Rezensenten:Der zerbrochene Krug von Jean-Baptiste Greuze, 56x66

" Die Lieb` ist wie ein Wiegenlied, es lullt dich lieblich ein; doch schläfst du kaum, so schweigt das Lied
 und du erwachst allein." (Th.Storm)
Deutlich erkennen wir in diesem Bildnis eines "gefallenen Mädchens" den "erhobenen Zeigefinger", der die moralische Entrüstung des bürgerlichen Publikums des 18. Jahrhunderts wiedergibt.

Es handelt sich um ein Publikum, das gleichzeitig an derartigen Bildern voll versteckter Erotik und einer gewissen Freizügigkeit seinen Gefallen findet.

Für den heutigen Betrachter ist dieses delikat gemalte Bild - beinahe möchte man glauben, dass der Maler für die Not des jungen Mädchens Verständnis zeigt und es bemitleidet - ein Dokument einer vergangenen Moral.
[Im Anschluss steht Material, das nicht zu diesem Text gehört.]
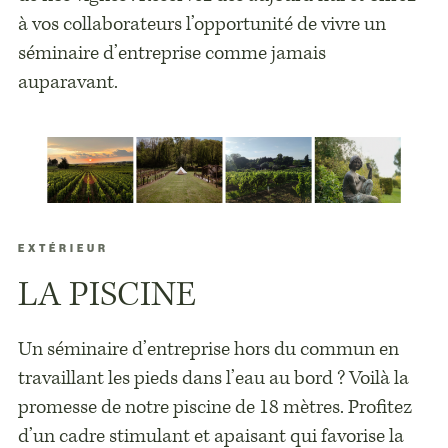
à vos collaborateurs l’opportunité de vivre un
séminaire d’entreprise comme jamais
auparavant.
EXTÉRIEUR
LA PISCINE
Un séminaire d’entreprise hors du commun en
travaillant les pieds dans l’eau au bord ? Voilà la
promesse de notre piscine de 18 mètres. Profitez
d’un cadre stimulant et apaisant qui favorise la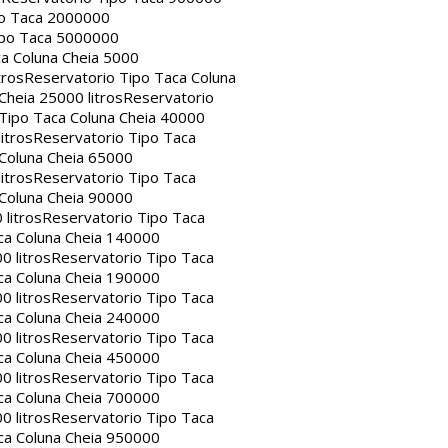
po Taca 2000000
ipo Taca 5000000
a Coluna Cheia 5000
tros
Reservatorio Tipo Taca Coluna
Cheia 25000 litros
Reservatorio
Tipo Taca Coluna Cheia 40000
itros
Reservatorio Tipo Taca
 Coluna Cheia 65000
itros
Reservatorio Tipo Taca
 Coluna Cheia 90000
litros
Reservatorio Tipo Taca
ca Coluna Cheia 140000
0 litros
Reservatorio Tipo Taca
ca Coluna Cheia 190000
0 litros
Reservatorio Tipo Taca
ca Coluna Cheia 240000
0 litros
Reservatorio Tipo Taca
ca Coluna Cheia 450000
0 litros
Reservatorio Tipo Taca
ca Coluna Cheia 700000
0 litros
Reservatorio Tipo Taca
ca Coluna Cheia 950000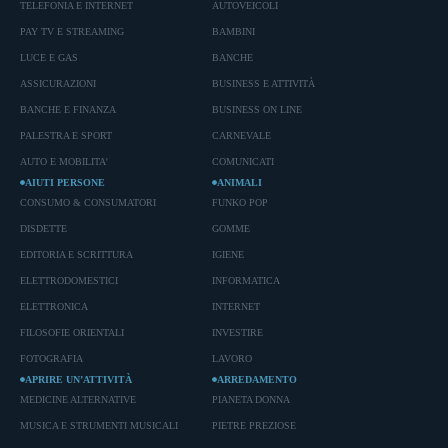
TELEFONIA E INTERNET
AUTOVEICOLI
PAY TV E STREAMING
BAMBINI
LUCE E GAS
BANCHE
ASSICURAZIONI
BUSINESS E ATTIVITÀ
BANCHE E FINANZA
BUSINESS ON LINE
PALESTRA E SPORT
CARNEVALE
AUTO E MOBILITA'
COMUNICATI
AIUTI PERSONE
ANIMALI
CONSUMO & CONSUMATORI
FUNKO POP
DISDETTE
GOMME
EDITORIA E SCRITTURA
IGIENE
ELETTRODOMESTICI
INFORMATICA
ELETTRONICA
INTERNET
FILOSOFIE ORIENTALI
INVESTIRE
FOTOGRAFIA
LAVORO
APRIRE UN’ATTIVITÀ
ARREDAMENTO
MEDICINE ALTERNATIVE
PIANETA DONNA
MUSICA E STRUMENTI MUSICALI
PIETRE PREZIOSE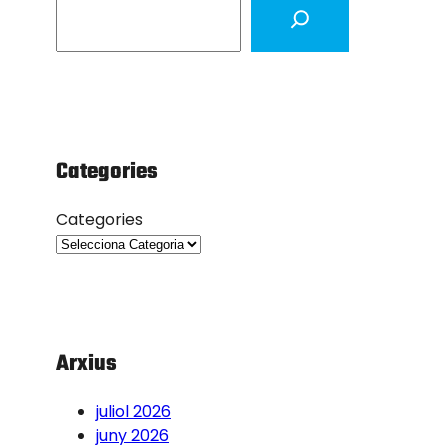
e
a
r
c
h
Categories
Categories
Arxius
juliol 2026
juny 2026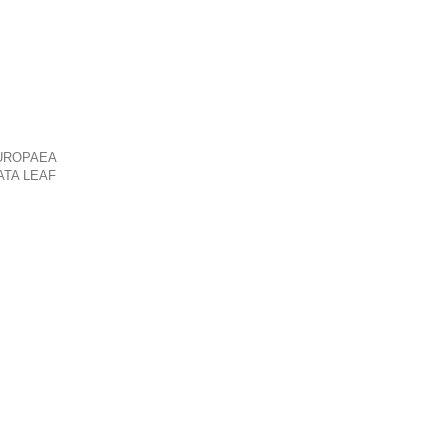
EUROPAEA
ATA LEAF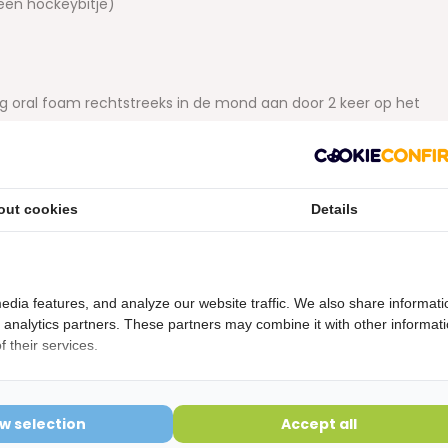
een hockeybitje)
ng oral foam rechtstreeks in de mond aan door 2 keer op het
doen na het poetsen met blue®m tandpasta. Houd de schuim
de mond bewegen. Niet doorslikken en niet naspoelen met
 kunstgebitten
: breng de schuim direct aan op de beugel of
out cookies
Details
alle delen goed bedekt zijn. Plaats beugel, kunstgebit of
n spuug overtollig schuim uit. Hardnekkig vuil kan na
rd worden. Draag de beugel of het kunstgebit zoals
eugels volg de instructie van dagelijkse mondverzorging.
edia features, and analyze our website traffic. We also share informati
d analytics partners. These partners may combine it with other informat
 their services.
etourvoorwaarden
ering is verbroken kunnen niet geretourneerd worden en
ow selection
Accept all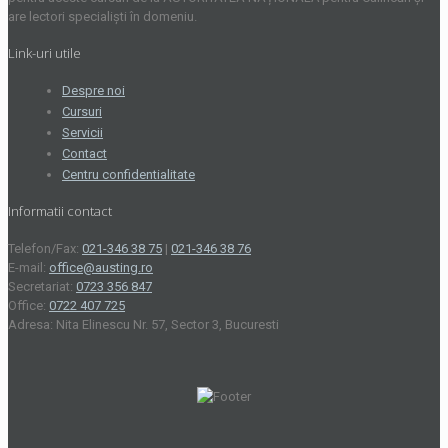
are lectori specialiști în domeniu.
Link-uri utile
Despre noi
Cursuri
Servicii
Contact
Centru confidentialitate
Informatii contact
Telefon/Fax:
021-346 38 75
|
021-346 38 76
E-mail:
office@austing.ro
Secretariat:
0723 356 847
Office:
0722 407 725
Adresa: Nita Elinescu Nr. 57, Sector 3, Bucuresti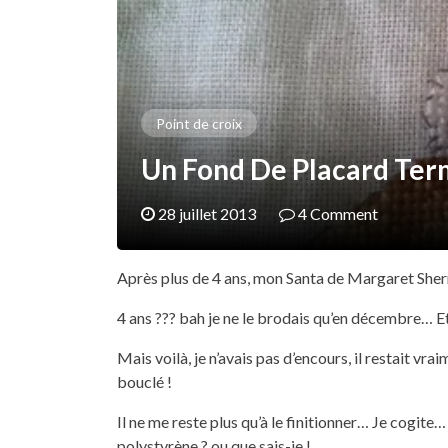
Point de croix
Un Fond De Placard Term
28 juillet 2013
4 Comment
Après plus de 4 ans, mon Santa de Margaret Sherr
4 ans ??? bah je ne le brodais qu’en décembre… E
Mais voilà, je n’avais pas d’encours, il restait vrai
bouclé !
Il ne me reste plus qu’à le finitionner… Je cogit
polystyrène ? ou que sais-je !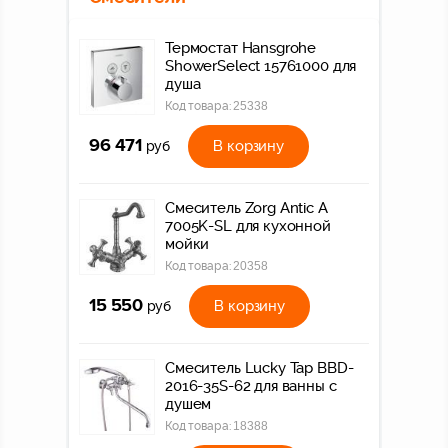
Термостат Hansgrohe
ShowerSelect 15761000 для
душа
Код товара:
25338
96 471
В корзину
руб
Смеситель Zorg Antic A
7005K-SL для кухонной
мойки
Код товара:
20358
15 550
В корзину
руб
Смеситель Lucky Tap BBD-
2016-35S-62 для ванны с
душем
Код товара:
18388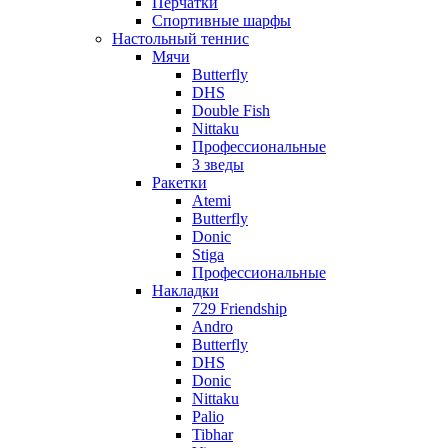
Перчатки
Спортивные шарфы
Настольный теннис
Мячи
Butterfly
DHS
Double Fish
Nittaku
Профессиональные
3 зведы
Ракетки
Atemi
Butterfly
Donic
Stiga
Профессиональные
Накладки
729 Friendship
Andro
Butterfly
DHS
Donic
Nittaku
Palio
Tibhar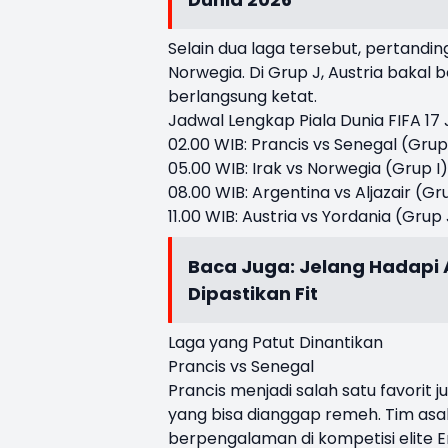
Selain dua laga tersebut, pertand
Norwegia. Di Grup J, Austria bakal
berlangsung ketat.
Jadwal Lengkap Piala Dunia FIFA 17 
02.00 WIB: Prancis vs Senegal (Gru
05.00 WIB: Irak vs Norwegia (Grup I
08.00 WIB: Argentina vs Aljazair (G
11.00 WIB: Austria vs Yordania (Gru
Baca Juga:
Jelang Hadapi A
Dipastikan Fit
Laga yang Patut Dinantikan
Prancis vs Senegal
Prancis menjadi salah satu favorit 
yang bisa dianggap remeh. Tim asal
berpengalaman di kompetisi elite 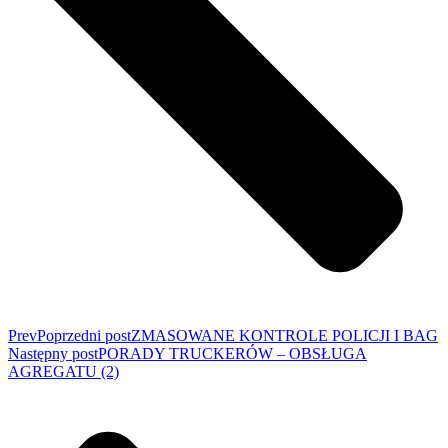
Prev
Poprzedni post
ZMASOWANE KONTROLE POLICJI I BAG
Następny post
PORADY TRUCKERÓW – OBSŁUGA
AGREGATU (2)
Wenn ein junges Mädchen die Unschuld verloren hatte, dann war das früher eine Schande für die ganze Familie. Selbst wenn es gelang, die Sache zu vertuschen, blieb an dem unglücklichen Kind ein unverzeihlicher Makel hängen.

Noch bis in unser Jahrhundert war stets nur das Mädchen für den " Fehltritt" verantwortlich.

Der Maler deutet das Geschehene schon mit dem Bildtitel "Der zerbrochene Krug" an. Dieser Krug hängt nutzlos am Arm der Unglücklichen. Er vermag das Wasser, das aus dem Löwenmaul des Brunnen plätschert, nicht mehr aufnehmen. Auch die Rosen in der Schürze des Mädchens werden schnell welken.

Dieses Mädchen ist in Wirklichkeit noch ein halbes Kind, das in seiner Unschuld kaum begreift, was ihm widerfahren ist. Erst die prüde Verzweiflung der Erwachsenen wird ihm die Augen öffnen, und erst dann wird dieses Mädchen-Kind seine Unschuld verlieren.